The topic “evolution and cognition” triggers questions and answers from various fields of biology and psychology alike. In the most modern form, evolutionary biology, and experimental psychology and neuroscience, together, can best address questions regarding the evolutionary need for cognitive mechanisms and functions of cognition. In this lecture, we cover several higher cognitive functions in a comparable fashion, i.e. across animal species. Organisms are driven by an instinct of survival. Finding, extracting and protecting food are the most fundamental abilities. Mating and forming relationships guarantee the progression of future generations. Social life, technology, traditions and culture build the highest form of cognition in evolution. Still, these capabilities and cognitive functions vary greatly across species. We here explore, why this is, and indirectly, why we humans became human.
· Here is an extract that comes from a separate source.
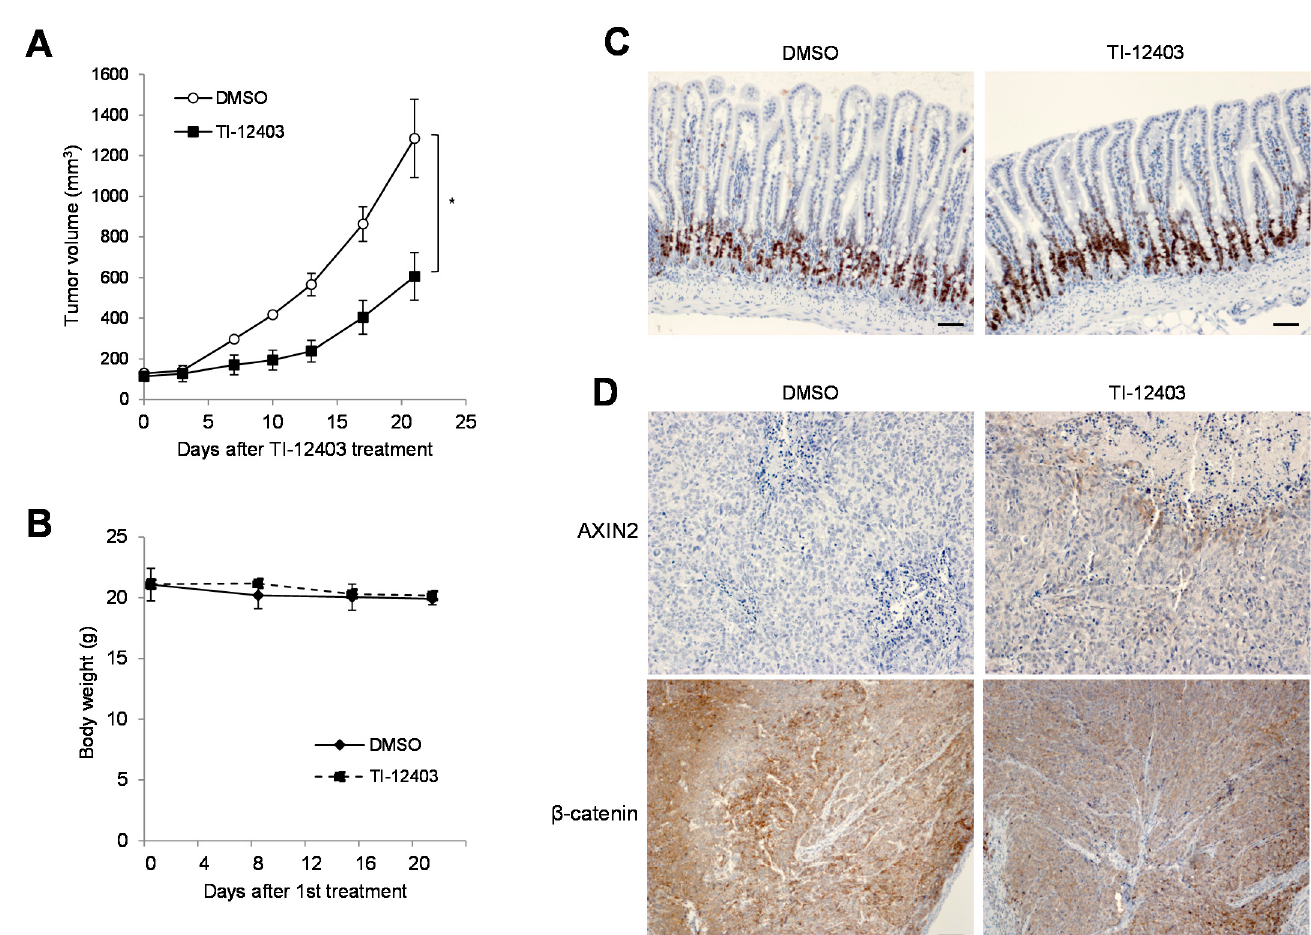
Figure 4. TI-12403 suppressed the growth of DLD-1 xenograft tumors in nude mice. ( A ) DLD-1 cells were subcutaneously injected into the thigh of the right hind leg of BALB/c nu/nu mice (n = 4 per group). One week after tumor cell injection, TI-12403 (20 mg/kg) or DMSO (control) was intraperitoneally administered once per day for 14 days. The longest (L) and shortest (W) tumor axes were measured, and tumor volume (mm 3 ) was calculated as L × W 2 /2. The data shown represent the average tumor volume (* p < 0.05). ( B ) Body weights of DLD-1 tumor xenograft mice were determined once weekly during the experiments. ( C , D ) Xenograft tumors and small intestines in each group were harvested and extracted completely after 21 days. ( C ) Small intestine sections from TI-12403- or DMSO-treated DLD-1 xenograft mice were immunohistochemically stained with the cell proliferation marker Ki67 (brown). Scale bar, 100 μ m. ( D ) Immunohistochemical staining of β -catenin and AXIN2 (brown) in tumor tissues. Scale bar, 100 μ m.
The primary goal is to introduce what quantitative techniques are out there that can be used to describe neural systems. We will discuss electrophysiology, intracellular calcium dynamics, signal transduction, and gene expression while showcasing essential mathematical techniques. A neuron is considered the basic computational unit of the brain. This course focuses on the cellular biology of neurons and computational approaches used to study dynamics of them. We go through biological components that make up a neuron and quantitative configurations that enable their functioning. Although we go through necessary computational and physical concepts, the course will be more about neuroscience than computation, and more biological than physical.
In this course, we will review and discuss recent studies showing how the interaction between the brain and visceral organs affects cognition and emotion. First, we will discuss why brain-body interaction could be an important topic in neuroscience, mainly reading conceptual papers. Then, we will investigate brain-heart / brain-lung / brain-stomach interactions, in turn. For each internal organs, we will investigate 1) how to measure physiological signals, 2) how to link such bodily signals to the brain, 3) how such interactions have effect on cognition and emotion. This course will end by students’ talk presenting their reseach idea developed throughout the course.
Our conscious experience presents one of the great remaining mysteries. Why do we have experience and how can it emerge from non-experiencing matter? These questions for a large part of centuries of philosophical debate. More recently, this conceptual analysis has been complimented by experimental work seeking to understand the physical properties of consciousness. The course aims to give a broad foundation in philosophy mind topics that relate to the problem of consciousness. This conceptual background will then be used to critically approach recent scientific research into levels and contents of consciousness.